DATA RECORDS |
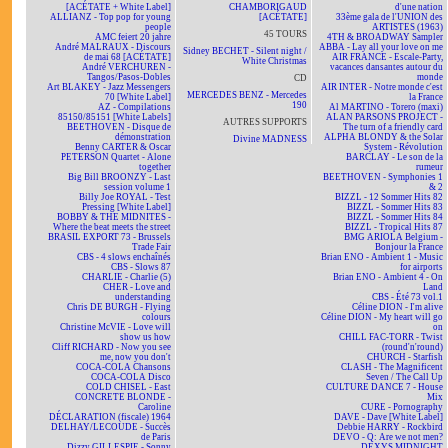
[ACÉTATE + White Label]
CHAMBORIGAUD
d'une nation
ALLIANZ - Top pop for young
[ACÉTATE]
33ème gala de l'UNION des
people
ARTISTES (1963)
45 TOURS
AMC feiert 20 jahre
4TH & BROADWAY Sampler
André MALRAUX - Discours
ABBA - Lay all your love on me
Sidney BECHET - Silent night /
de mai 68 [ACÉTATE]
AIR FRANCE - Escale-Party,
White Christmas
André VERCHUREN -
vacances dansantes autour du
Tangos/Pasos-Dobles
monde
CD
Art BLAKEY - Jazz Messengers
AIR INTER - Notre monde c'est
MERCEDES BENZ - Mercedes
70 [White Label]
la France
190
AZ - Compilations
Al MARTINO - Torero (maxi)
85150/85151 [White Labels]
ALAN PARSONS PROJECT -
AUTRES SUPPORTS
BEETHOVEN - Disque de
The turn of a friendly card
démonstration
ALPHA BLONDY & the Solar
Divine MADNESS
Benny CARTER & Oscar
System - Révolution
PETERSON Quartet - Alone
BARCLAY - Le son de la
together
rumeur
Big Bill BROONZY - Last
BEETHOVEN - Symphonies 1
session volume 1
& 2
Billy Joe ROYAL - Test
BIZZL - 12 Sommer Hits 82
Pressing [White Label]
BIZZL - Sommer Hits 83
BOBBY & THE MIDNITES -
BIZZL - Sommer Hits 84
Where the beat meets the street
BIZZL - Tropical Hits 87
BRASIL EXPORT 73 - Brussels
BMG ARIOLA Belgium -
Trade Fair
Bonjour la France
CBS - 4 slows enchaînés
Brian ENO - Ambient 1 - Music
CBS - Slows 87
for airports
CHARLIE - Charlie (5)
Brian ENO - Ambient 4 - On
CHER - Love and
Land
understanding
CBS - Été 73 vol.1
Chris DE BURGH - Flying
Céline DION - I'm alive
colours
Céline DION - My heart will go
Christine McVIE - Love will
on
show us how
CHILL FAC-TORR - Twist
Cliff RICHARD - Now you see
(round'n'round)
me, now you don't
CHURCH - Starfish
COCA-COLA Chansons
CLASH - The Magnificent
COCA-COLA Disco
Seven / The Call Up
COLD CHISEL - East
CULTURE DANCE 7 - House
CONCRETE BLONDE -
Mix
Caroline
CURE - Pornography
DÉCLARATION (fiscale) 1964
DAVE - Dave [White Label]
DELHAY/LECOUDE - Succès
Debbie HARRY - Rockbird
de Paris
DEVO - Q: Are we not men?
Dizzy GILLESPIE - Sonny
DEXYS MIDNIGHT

---

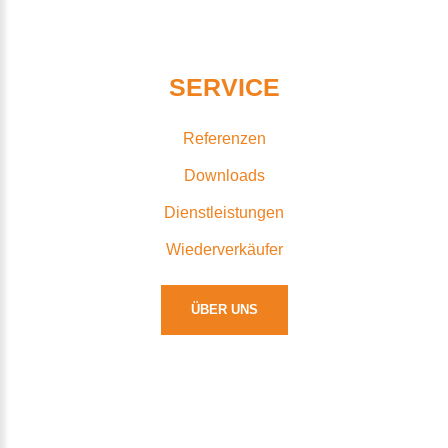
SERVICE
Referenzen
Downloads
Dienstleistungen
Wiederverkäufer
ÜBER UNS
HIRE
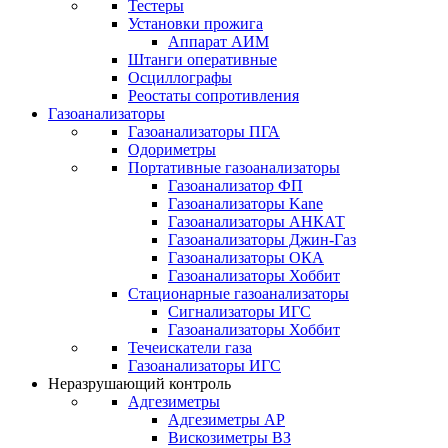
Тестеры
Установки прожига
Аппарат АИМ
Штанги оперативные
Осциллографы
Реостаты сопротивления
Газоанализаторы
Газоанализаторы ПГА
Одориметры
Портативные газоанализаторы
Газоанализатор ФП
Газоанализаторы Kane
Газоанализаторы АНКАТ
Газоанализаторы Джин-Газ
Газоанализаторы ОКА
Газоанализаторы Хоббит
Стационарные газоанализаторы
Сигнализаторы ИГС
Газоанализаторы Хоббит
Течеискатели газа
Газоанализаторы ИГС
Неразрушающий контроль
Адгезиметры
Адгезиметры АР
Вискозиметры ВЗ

HOW TO COMPLETE THIS TASK | Copy the entries above exactly, but only from the line holding "Where the beat meets the street" through the line holding "CULTURE DANCE 7 - House", both included.

SOLUTION TO THE EXERCISE |
Where the beat meets the street
BIZZL - Tropical Hits 87
BRASIL EXPORT 73 - Brussels
BMG ARIOLA Belgium -
Trade Fair
Bonjour la France
CBS - 4 slows enchaînés
Brian ENO - Ambient 1 - Music
CBS - Slows 87
for airports
CHARLIE - Charlie (5)
Brian ENO - Ambient 4 - On
CHER - Love and
Land
understanding
CBS - Été 73 vol.1
Chris DE BURGH - Flying
Céline DION - I'm alive
colours
Céline DION - My heart will go
Christine McVIE - Love will
on
show us how
CHILL FAC-TORR - Twist
Cliff RICHARD - Now you see
(round'n'round)
me, now you don't
CHURCH - Starfish
COCA-COLA Chansons
CLASH - The Magnificent
COCA-COLA Disco
Seven / The Call Up
COLD CHISEL - East
CULTURE DANCE 7 - House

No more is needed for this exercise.